* **PASSAGE PROVIDED**
════════════════
In survey law the principle and term “ambulatory monument” is about as paradoxical as “dry water” and yet that appears to be the essential nature of a water boundary.

In evidentiary weight, a river (a natural boundary) is as staunch as a very huge rock, except that if the river is a gravel bed river of the proportions of the Miramichi it is as if the rock is both round and rolling.

Having stated some basic principles underlying and locating riparian boundaries, it is nonetheless clear that the process can be fraught with uncertainty and presumably vigilance and care must be exercised in establishing water boundaries.

Some basic preliminary issues that must be determined are:

1. Does the boundary and title of a riparian property extend to the center thread?

It is possible, even if the river is non-tidal, that as a result of (i) the phrasing of the original grant; (ii) the operation of the Crown Lands Act and earlier statutes reserving the bed and parts of the shore; (iii) reservations viz deeds in the chain of title; and (iv) adverse possession; one may still front on a non-tidal river and not be the owner of the bed. It certainly appears that the courts are inclined to try and interpret phrases and words to include the bed, but careful consideration must be given to the question by lawyers and surveyors investigating title and riparian boundaries .
════════════════
* **EXTRACTED RECORDS**
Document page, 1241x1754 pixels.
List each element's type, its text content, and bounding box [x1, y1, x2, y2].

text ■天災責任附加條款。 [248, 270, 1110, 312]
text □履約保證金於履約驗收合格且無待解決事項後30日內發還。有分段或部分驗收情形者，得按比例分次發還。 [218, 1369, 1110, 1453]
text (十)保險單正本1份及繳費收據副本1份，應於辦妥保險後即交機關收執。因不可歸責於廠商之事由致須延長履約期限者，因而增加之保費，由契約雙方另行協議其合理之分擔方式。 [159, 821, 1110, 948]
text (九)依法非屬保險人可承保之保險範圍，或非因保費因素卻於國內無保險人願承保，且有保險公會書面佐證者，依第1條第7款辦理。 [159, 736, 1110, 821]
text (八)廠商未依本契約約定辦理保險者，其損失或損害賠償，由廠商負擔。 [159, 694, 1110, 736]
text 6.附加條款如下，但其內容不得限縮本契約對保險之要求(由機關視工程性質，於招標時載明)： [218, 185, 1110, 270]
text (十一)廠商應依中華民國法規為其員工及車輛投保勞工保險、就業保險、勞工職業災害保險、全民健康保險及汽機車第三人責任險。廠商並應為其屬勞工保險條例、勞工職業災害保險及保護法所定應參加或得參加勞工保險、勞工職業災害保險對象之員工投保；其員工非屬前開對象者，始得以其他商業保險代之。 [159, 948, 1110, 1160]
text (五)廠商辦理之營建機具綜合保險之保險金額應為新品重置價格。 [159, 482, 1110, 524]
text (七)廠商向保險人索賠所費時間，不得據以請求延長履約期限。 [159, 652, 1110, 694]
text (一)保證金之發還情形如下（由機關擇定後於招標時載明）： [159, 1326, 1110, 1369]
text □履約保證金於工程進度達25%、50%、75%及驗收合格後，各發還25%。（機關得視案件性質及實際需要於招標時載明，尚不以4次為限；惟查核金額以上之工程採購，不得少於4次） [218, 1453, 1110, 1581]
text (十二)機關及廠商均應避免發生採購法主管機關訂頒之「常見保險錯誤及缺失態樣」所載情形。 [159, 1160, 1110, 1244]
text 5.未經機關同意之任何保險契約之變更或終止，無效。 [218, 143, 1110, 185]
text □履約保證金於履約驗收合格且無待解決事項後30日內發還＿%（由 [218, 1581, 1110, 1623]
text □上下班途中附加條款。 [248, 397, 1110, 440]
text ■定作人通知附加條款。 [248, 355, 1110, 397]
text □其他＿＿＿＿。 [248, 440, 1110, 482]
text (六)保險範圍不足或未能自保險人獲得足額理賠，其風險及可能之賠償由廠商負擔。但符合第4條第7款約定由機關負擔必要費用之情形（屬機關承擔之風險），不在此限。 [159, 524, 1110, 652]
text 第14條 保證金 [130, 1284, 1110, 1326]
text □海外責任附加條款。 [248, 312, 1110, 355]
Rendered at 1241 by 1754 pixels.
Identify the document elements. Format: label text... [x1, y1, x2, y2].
════════════════
* **YOUR OBJECTIVE**
Return everything in the passage on water boundaries from "In evidentiary weight, a" down to "round and rolling.", copied word for word.

* **EXERCISE SOLUTION**
In evidentiary weight, a river (a natural boundary) is as staunch as a very huge rock, except that if the river is a gravel bed river of the proportions of the Miramichi it is as if the rock is both round and rolling.